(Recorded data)
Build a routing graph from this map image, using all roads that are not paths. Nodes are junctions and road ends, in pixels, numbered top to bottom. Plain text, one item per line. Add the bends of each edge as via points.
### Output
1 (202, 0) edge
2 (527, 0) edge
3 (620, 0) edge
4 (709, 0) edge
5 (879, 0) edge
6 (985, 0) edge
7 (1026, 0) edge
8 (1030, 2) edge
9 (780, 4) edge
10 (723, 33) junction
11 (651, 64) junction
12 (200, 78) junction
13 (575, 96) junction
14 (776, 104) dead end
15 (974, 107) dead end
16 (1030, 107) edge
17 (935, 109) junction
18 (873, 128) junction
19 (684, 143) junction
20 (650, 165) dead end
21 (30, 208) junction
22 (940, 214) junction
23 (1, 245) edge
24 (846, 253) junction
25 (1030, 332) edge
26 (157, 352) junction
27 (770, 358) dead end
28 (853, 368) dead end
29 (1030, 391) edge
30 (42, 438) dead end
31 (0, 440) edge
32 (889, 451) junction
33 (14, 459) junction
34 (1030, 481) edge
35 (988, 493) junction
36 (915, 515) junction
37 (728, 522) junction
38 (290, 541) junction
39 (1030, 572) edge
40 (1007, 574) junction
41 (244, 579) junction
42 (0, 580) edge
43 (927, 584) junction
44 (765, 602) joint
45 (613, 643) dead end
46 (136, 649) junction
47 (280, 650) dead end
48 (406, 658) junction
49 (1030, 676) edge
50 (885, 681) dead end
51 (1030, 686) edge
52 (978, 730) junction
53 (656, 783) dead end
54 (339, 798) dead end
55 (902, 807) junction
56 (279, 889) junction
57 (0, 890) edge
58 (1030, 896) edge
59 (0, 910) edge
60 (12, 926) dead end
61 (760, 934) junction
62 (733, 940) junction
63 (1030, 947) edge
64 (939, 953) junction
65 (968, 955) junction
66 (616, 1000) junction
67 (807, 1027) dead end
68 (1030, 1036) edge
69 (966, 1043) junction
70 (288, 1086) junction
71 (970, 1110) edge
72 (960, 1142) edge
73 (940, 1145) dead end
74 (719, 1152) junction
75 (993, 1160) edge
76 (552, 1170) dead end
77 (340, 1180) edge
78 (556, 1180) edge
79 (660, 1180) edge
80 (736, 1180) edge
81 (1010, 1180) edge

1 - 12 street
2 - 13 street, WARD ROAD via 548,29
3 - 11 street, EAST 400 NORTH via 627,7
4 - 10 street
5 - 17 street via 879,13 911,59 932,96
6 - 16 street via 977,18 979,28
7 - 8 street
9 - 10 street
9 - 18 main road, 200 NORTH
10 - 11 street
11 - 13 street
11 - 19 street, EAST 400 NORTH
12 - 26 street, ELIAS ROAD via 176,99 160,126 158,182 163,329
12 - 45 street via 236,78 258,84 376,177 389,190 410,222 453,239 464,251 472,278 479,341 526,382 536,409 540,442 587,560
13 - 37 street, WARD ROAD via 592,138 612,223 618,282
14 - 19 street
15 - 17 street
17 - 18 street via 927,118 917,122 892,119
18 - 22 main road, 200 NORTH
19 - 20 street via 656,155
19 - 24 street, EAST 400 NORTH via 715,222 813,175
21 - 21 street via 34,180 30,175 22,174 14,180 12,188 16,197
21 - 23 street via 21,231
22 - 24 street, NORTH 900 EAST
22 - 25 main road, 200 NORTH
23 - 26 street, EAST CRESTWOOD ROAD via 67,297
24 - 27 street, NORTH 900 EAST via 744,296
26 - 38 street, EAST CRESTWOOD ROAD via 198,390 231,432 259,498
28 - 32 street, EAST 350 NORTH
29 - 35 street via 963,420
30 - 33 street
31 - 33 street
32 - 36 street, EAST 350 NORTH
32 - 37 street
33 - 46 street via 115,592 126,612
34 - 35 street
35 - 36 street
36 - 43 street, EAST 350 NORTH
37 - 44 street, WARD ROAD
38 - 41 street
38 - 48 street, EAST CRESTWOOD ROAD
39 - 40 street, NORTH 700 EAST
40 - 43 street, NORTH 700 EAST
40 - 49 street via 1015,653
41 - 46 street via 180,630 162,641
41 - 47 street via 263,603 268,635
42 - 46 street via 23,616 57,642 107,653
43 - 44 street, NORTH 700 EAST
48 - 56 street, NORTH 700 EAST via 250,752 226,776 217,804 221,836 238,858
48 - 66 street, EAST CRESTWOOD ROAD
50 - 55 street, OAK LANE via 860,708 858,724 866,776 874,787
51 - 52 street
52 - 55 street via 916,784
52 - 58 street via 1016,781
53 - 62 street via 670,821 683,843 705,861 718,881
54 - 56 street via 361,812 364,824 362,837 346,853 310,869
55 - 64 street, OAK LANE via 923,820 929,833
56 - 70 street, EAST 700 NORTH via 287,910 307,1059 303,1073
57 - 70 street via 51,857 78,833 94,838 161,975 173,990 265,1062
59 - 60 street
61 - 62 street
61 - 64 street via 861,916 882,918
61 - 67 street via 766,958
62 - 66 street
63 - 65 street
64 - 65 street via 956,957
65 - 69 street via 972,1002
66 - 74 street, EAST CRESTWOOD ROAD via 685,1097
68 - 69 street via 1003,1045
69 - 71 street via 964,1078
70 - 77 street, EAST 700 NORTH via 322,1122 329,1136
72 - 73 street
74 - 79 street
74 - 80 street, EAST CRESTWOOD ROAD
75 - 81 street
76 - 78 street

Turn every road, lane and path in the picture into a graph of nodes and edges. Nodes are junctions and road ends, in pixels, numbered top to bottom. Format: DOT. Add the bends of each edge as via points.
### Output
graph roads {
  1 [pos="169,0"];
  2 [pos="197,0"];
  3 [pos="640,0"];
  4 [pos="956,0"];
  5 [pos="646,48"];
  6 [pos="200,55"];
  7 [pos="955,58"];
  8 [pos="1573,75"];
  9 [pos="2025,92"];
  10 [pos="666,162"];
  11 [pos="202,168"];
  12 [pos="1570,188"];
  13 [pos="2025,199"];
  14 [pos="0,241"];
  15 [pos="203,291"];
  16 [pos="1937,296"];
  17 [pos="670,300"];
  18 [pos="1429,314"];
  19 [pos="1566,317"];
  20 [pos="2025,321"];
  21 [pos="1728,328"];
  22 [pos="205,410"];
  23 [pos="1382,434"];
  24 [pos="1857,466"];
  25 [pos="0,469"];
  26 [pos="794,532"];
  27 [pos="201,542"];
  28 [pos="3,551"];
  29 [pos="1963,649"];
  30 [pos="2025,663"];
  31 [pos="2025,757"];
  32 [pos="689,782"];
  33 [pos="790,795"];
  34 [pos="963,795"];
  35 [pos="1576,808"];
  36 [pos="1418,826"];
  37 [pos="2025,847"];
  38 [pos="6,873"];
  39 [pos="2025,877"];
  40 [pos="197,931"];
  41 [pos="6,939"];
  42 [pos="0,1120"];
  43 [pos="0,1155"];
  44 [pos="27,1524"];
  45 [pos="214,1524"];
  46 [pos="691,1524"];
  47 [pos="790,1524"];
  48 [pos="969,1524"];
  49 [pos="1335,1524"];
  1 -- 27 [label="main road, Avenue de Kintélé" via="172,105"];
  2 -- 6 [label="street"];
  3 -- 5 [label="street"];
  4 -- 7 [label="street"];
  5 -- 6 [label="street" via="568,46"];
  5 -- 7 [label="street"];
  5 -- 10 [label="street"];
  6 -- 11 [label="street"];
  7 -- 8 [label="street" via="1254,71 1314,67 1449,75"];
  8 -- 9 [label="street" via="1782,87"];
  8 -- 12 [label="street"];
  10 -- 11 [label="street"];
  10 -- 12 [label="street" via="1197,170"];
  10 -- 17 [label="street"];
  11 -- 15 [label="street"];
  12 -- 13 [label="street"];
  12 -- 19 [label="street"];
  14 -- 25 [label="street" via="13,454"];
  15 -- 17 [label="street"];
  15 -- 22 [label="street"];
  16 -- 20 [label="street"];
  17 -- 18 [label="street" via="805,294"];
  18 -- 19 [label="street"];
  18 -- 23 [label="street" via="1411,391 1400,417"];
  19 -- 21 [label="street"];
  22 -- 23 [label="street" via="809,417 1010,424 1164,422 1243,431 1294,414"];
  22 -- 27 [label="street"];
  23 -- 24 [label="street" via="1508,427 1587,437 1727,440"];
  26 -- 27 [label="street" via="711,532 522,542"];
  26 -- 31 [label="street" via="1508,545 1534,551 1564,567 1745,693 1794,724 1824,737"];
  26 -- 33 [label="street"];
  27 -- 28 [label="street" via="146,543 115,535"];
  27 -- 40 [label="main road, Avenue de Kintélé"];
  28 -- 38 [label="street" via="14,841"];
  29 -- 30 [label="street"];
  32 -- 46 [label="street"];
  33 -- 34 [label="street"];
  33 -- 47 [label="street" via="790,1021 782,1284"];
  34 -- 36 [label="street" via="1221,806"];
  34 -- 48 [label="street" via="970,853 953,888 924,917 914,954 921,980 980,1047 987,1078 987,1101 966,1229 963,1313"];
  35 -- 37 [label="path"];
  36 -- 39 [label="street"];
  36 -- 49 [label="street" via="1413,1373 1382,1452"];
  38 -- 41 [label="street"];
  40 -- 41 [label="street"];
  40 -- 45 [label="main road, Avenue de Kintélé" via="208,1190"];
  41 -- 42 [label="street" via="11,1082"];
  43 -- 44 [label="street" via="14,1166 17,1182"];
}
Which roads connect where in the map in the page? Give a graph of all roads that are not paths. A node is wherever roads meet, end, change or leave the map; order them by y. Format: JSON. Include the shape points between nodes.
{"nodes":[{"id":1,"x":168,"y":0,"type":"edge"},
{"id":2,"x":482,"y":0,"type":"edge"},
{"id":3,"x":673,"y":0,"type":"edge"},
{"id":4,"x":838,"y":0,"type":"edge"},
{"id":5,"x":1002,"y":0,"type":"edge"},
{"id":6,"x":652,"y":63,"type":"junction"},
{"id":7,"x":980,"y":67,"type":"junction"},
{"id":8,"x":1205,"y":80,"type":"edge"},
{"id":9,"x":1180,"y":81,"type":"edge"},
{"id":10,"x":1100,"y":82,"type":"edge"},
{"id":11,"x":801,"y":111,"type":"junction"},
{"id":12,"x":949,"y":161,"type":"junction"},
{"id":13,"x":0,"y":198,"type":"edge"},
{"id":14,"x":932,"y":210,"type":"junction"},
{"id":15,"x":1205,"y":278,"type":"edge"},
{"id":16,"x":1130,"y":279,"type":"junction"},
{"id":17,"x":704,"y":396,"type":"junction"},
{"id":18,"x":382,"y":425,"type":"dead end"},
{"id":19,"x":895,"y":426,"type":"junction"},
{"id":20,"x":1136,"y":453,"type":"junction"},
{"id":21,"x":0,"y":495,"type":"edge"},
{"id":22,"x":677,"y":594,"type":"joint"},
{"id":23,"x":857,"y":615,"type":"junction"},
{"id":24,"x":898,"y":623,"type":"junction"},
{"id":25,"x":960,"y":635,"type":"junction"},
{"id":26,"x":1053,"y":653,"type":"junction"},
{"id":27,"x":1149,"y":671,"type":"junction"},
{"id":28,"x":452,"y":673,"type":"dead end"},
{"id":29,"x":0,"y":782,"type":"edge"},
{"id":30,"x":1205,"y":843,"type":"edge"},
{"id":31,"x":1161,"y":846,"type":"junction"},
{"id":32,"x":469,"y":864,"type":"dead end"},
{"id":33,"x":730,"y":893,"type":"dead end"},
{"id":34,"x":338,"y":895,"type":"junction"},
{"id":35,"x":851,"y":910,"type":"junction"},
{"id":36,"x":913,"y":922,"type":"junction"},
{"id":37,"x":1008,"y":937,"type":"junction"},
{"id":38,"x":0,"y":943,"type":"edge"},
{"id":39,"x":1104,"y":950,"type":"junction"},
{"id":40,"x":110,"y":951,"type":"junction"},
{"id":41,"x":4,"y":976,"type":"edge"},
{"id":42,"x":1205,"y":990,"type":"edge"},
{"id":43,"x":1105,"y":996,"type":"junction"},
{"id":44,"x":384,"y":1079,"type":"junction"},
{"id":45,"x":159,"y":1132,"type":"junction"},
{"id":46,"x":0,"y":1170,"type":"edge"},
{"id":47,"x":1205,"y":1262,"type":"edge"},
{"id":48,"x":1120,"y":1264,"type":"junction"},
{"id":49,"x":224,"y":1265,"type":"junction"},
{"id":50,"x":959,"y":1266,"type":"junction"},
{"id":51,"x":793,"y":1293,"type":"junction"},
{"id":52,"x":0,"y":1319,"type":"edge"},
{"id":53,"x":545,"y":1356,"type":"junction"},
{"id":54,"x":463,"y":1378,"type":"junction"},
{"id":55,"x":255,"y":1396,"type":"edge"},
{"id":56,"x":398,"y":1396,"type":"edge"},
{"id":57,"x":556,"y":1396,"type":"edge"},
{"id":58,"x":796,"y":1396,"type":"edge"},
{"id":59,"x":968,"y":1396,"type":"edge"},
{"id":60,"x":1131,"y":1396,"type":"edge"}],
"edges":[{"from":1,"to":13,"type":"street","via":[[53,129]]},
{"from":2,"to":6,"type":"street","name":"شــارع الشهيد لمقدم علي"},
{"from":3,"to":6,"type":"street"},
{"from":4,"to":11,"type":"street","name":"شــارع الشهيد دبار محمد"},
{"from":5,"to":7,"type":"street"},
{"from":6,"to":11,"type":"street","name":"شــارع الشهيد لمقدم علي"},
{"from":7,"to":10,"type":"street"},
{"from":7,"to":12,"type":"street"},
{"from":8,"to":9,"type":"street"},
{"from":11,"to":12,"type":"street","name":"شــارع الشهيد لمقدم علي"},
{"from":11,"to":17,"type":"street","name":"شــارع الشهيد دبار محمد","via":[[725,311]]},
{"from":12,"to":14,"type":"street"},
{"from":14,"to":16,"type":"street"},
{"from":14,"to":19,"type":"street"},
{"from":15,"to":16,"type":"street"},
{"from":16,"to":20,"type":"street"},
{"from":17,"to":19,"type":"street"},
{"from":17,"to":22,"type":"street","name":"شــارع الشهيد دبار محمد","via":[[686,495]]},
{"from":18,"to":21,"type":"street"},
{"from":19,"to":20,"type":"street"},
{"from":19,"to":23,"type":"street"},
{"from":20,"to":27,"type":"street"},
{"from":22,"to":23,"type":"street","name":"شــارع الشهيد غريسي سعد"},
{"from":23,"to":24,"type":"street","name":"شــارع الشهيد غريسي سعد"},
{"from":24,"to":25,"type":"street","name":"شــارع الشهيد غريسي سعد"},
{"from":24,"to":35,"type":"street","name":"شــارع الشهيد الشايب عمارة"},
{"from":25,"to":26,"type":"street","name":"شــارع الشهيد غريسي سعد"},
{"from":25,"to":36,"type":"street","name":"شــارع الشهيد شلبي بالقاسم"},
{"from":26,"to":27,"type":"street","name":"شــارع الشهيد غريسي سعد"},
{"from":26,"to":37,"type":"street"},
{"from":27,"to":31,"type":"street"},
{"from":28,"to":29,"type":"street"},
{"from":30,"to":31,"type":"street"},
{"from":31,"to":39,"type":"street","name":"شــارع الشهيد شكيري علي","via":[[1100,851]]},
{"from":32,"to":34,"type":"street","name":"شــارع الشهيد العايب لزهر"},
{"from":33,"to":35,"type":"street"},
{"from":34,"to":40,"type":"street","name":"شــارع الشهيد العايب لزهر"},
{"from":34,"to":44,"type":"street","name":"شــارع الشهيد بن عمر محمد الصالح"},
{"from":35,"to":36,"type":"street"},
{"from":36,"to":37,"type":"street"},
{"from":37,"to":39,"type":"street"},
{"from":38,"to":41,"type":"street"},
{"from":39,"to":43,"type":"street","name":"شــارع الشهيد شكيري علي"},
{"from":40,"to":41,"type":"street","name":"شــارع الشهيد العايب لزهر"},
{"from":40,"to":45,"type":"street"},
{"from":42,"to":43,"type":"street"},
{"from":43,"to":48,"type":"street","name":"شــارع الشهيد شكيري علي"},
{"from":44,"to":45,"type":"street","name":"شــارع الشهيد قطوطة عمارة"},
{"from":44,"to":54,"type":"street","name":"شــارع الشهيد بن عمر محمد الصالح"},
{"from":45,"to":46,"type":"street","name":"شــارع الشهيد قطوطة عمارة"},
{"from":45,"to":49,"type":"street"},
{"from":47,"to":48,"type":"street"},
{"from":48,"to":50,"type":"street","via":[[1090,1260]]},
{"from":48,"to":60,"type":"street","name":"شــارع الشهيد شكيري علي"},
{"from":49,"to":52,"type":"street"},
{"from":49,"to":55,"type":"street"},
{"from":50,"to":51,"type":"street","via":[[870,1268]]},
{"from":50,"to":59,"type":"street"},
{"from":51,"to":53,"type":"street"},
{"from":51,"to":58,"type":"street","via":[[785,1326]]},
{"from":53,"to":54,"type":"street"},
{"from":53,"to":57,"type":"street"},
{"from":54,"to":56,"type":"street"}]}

▸ WORK TO COMPLETE
Find "قطوطة" in the data above. Report each line where it appears.

▸ EXPECTED ANSWER
{"from":44,"to":45,"type":"street","name":"شــارع الشهيد قطوطة عمارة"},
{"from":45,"to":46,"type":"street","name":"شــارع الشهيد قطوطة عمارة"},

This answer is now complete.